Jean-Marie, maintenu au collet par Nikita, épaule démise, poignet foulé, se laissa faire. Enfin, l’équarrisseur s’expliqua :

— Vous n’êtes pas trop rosse pour moi, car maintenant que je suis démoli, vous pourriez me faire boucler, or, vous ne le faites pas. Une charité en vaut une autre. À mon tour de vous rendre un service.

— En êtes-vous donc capable ?

— Pourquoi pas ? fit Jean-Marie. Tout à l’heure, j’ai entendu votre conversation avec la femme du manoir, une femme que je ne connais pas d’ailleurs, car moi qui suis depuis trois mois jardinier dans cette boîte, je n’ai jamais vu qu’une vieille toupie qui s’appelle dame Brigitte, et qui s’est bien gardée de se montrer ce soir. Je vous disais donc que j’ai entendu votre conversation. Vous êtes de ceux qui cherchez le portefeuille ?

— Hein.

— Hé oui, la jolie rombière avec qui vous avez jaspiné pendant la moitié de la nuit ne vous a pas balancé des blagues. Elle ne sait pas où est le portefeuille. Seulement moi Jean-Marie, je le sais.

— Où ?

— Il est entre les mains d’une femme, une jeune et une chouette, une qui n’a pas froid aux yeux, une môme à la redresse, une qui est un peu là.

— Jean-Marie, si tu m’aides à le retrouver, je te couvre d’or.

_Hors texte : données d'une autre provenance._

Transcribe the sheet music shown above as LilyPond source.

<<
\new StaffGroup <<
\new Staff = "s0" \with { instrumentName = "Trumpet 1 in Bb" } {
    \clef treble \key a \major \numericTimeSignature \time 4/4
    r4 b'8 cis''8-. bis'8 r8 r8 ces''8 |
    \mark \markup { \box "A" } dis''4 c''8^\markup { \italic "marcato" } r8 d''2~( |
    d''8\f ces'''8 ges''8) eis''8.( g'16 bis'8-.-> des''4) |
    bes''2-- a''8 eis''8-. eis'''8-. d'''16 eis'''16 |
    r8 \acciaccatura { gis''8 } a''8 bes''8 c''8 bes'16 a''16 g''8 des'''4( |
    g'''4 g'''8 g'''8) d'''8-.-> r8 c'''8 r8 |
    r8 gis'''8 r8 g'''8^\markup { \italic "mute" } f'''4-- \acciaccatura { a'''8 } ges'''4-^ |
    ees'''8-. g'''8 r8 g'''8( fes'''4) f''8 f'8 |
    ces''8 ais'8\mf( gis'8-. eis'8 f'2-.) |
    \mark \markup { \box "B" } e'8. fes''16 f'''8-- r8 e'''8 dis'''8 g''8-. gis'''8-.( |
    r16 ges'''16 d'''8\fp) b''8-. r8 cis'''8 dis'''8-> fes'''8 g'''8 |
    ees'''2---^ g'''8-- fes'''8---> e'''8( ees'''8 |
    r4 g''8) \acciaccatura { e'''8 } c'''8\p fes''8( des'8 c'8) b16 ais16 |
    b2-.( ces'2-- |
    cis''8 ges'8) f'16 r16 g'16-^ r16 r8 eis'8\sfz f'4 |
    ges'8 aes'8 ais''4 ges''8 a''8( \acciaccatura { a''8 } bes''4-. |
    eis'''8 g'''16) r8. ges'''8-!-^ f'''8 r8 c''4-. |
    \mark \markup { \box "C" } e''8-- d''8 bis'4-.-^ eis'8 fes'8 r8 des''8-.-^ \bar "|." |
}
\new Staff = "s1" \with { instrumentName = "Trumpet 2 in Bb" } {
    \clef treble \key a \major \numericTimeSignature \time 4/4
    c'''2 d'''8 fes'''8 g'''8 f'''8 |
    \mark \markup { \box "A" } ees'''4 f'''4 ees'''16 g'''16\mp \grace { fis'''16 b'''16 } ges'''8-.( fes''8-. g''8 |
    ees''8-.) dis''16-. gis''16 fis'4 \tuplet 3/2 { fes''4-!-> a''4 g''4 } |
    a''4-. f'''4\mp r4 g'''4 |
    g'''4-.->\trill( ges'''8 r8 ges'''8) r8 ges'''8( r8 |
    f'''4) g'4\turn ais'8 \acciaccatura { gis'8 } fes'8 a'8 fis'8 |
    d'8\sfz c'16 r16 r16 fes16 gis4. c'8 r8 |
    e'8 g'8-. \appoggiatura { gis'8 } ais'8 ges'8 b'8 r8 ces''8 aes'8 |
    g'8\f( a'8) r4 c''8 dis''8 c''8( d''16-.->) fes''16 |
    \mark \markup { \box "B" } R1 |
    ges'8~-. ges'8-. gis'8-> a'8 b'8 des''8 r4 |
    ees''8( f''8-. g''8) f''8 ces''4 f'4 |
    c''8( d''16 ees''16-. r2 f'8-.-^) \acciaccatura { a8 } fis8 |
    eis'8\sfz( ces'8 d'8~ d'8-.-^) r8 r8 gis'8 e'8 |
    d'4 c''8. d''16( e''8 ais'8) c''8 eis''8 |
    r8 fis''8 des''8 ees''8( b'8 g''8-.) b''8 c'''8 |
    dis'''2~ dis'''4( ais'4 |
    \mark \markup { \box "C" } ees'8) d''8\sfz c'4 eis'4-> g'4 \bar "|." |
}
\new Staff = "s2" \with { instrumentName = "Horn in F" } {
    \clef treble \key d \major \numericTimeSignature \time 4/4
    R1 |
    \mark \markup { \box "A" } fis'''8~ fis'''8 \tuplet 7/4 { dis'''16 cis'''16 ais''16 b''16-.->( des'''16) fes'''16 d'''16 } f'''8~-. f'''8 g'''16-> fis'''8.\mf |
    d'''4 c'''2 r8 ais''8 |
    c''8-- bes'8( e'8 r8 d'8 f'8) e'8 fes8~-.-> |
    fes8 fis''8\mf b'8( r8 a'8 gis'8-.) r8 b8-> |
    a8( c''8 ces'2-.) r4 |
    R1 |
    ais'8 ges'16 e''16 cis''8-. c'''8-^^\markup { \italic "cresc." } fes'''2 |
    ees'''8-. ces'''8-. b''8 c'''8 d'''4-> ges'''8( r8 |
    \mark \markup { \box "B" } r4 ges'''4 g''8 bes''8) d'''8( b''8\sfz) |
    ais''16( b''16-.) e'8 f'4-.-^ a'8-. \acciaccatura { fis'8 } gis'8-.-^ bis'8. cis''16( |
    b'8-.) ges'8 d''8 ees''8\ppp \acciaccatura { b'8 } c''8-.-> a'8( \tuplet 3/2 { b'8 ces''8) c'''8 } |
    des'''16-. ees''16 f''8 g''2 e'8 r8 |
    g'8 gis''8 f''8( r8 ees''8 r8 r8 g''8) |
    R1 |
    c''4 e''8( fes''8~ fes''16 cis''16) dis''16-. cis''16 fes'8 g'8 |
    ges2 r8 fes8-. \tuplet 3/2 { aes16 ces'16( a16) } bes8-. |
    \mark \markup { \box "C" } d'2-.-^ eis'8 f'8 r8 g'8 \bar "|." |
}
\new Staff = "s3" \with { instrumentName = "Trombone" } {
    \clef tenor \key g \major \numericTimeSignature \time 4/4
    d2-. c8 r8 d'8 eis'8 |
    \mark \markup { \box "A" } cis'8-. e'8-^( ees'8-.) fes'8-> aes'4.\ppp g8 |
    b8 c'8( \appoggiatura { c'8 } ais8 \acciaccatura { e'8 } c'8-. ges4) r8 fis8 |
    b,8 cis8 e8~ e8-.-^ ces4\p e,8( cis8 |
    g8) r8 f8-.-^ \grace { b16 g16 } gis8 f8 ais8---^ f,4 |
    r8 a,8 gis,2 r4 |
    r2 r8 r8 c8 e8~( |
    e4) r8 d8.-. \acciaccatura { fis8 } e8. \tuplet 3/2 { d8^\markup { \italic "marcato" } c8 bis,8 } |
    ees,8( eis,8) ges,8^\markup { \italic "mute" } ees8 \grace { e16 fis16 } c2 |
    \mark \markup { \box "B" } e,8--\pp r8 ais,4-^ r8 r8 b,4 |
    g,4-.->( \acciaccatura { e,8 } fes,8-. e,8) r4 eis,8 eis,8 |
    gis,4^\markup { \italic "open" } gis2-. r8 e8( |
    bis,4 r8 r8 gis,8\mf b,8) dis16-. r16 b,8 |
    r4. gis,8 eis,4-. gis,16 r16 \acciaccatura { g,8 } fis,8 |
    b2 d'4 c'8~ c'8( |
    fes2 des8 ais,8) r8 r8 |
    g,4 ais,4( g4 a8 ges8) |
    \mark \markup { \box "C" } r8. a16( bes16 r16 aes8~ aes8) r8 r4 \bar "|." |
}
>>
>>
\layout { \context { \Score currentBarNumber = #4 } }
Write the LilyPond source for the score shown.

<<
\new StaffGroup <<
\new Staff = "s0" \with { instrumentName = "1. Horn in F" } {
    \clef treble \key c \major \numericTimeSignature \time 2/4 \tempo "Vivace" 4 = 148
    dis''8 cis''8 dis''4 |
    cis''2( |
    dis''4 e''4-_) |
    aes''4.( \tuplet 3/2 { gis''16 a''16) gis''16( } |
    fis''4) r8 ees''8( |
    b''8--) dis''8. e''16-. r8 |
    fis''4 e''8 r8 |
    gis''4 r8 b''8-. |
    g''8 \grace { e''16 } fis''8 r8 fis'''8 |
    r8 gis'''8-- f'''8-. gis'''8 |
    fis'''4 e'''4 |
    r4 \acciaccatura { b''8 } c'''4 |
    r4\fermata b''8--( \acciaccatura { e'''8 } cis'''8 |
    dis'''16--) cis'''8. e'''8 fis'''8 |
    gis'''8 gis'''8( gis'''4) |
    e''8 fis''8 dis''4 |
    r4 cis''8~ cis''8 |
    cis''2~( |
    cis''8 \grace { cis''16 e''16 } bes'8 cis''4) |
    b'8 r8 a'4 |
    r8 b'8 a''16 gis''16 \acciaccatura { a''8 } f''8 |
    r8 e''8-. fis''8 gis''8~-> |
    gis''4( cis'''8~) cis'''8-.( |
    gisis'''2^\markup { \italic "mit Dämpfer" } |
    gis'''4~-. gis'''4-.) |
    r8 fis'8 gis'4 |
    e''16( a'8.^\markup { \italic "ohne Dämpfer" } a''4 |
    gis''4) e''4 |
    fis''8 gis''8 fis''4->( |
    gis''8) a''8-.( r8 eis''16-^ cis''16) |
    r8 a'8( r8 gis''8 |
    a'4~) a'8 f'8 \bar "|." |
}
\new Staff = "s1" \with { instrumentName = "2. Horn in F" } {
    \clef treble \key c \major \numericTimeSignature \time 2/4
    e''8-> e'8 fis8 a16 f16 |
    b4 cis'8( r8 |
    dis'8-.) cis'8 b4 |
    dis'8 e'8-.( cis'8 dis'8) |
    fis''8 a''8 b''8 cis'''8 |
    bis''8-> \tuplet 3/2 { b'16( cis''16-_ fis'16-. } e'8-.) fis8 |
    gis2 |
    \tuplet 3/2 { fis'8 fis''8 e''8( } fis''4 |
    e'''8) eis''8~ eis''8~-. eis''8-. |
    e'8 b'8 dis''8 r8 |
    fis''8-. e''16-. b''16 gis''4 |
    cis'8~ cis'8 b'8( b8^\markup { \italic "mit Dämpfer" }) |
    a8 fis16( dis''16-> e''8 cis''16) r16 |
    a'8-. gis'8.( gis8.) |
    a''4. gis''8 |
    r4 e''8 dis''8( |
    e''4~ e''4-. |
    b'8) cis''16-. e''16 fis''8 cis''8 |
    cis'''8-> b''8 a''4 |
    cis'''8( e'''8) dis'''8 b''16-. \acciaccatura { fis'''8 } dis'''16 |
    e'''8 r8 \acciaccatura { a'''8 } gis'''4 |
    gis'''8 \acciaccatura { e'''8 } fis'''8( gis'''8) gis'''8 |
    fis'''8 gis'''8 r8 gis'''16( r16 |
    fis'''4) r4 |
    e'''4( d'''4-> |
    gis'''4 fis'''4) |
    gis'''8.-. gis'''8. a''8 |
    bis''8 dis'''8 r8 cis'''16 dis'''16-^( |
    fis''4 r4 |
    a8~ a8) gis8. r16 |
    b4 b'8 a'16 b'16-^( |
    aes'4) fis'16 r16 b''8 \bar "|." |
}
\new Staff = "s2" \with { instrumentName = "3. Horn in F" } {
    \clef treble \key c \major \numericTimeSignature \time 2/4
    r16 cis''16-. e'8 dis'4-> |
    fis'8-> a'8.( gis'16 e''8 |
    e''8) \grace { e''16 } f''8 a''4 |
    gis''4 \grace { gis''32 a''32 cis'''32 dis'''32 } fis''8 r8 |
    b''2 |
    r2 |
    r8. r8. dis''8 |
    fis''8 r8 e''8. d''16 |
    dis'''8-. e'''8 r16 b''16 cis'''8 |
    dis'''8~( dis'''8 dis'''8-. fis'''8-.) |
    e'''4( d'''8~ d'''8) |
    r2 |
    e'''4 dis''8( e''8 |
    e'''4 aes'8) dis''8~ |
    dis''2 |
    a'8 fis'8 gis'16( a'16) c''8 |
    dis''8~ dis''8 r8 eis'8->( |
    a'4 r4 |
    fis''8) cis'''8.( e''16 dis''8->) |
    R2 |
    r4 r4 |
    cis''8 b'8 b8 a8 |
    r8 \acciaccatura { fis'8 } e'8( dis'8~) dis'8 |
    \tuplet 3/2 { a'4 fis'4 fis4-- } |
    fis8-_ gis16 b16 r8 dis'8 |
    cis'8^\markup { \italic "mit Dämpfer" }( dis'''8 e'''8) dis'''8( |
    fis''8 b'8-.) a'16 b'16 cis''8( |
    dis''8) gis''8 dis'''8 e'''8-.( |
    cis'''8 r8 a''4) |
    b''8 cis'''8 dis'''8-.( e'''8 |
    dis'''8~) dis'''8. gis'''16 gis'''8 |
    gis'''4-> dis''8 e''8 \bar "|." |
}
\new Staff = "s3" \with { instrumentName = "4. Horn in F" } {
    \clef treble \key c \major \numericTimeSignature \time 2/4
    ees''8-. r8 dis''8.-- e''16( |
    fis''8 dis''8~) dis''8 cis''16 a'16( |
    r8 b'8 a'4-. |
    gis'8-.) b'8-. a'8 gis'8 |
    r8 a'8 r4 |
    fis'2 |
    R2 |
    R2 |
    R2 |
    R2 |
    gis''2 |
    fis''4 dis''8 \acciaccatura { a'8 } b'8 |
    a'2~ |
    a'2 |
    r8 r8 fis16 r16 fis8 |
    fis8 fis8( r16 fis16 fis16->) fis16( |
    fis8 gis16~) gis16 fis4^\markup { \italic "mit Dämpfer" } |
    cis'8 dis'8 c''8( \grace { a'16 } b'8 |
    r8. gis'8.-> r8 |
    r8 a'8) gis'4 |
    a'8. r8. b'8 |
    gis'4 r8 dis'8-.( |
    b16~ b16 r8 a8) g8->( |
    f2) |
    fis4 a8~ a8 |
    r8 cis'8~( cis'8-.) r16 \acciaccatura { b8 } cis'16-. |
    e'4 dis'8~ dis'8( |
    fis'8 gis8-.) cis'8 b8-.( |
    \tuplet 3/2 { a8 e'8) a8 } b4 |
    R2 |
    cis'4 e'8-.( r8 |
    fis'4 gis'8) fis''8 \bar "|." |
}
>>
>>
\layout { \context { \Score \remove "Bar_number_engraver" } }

— Suffit d’avoir la poule, et l’œuf d’or n’est pas loin. Mais attention, son poulailler, il est un peu gardé.

— Et où est-il ?

— C’est simple. Vous aurez compris quand vous saurez que la fille de Fantômas est sous les verrous à la prison de Morlaix.

16 – PISTE ROMPUE

Nous avons laissé Hélène à Morlaix, au moment où elle a blessé Fandor, alors qu’elle était persuadée que, comme tous les soirs, une cartouche truquée chargeait l’arme qu’elle avait épaulée.

Hélas, la cartouche n’était pas à blanc comme toujours jusque là.

Et ce Jérôme Fandor qui surgissait là sans crier gare, Jérôme qu’elle n’avait pas revu depuis le moment où on l’avait recueilli avec Juve à bord du Skobeleff.

En attendant, le pandémonium s’était déchaîné dans la baraque.

La foule s’était jetée sur la jeune fille, hurlant à mort. Il y avait surtout une sorte de colosse à grosse voix qui réclamait l’intervention de la police.

Alors tout s’était brouillé devant les yeux d’Hélène.

Arrêtée par les robustes gars qui eux, du moins, la protégeaient de la colère de la populace, accablée, elle s’était laissée conduire en prison sans même protester.

Mais qu’allait-il se passer ?

Allait-on réellement la maintenir en état d’arrestation ?

Hélène commençait à se le demander. Elle attendait Jérôme Fandor, qu’elle avait aperçu s’en allant vers une pharmacie, se frottant l’épaule vigoureusement, mais qui ne paraissait pas, somme toute, être grièvement blessé.

Le commissaire avait fait entrer dans le local où il tenait ses assises, non seulement la jeune fille, mais encore tout un groupe de spectateurs qui demandaient à être entendus en qualité de témoins.

Là, les témoins affirmèrent d’une seule voix que la jeune fille avait, de ses propres mains, et sous leurs yeux, remplacé la cartouche truquée par une véritable.

— C’est encore une histoire d’amoureux, criait un jeune homme à mine d’ouvrier d’usine, encore une garce qui a voulu se venger de son amant. Elle a fait feu sur lui, exprès.

Un autre, d’une bonne foi tout aussi apparente, affirmait :

— On a parfaitement vu quand elle a glissé la deuxième cartouche.

Et d’autres, toujours aussi convaincus, s’acharnaient contre la malheureuse, victime sans s’en douter même, de ce besoin de jouer un rôle inné au cœur de certains.

Le commissaire ne pouvait rien évidemment contre des témoignages aussi précis et aussi concordants. Il signa un mandat de dépôt.

Tant et si bien qu’Hélène couchait, le soir même, dans la chambre de force de la maison de détenus de Morlaix, d’où elle devait être, le lendemain, dirigée sur la prison de Brest.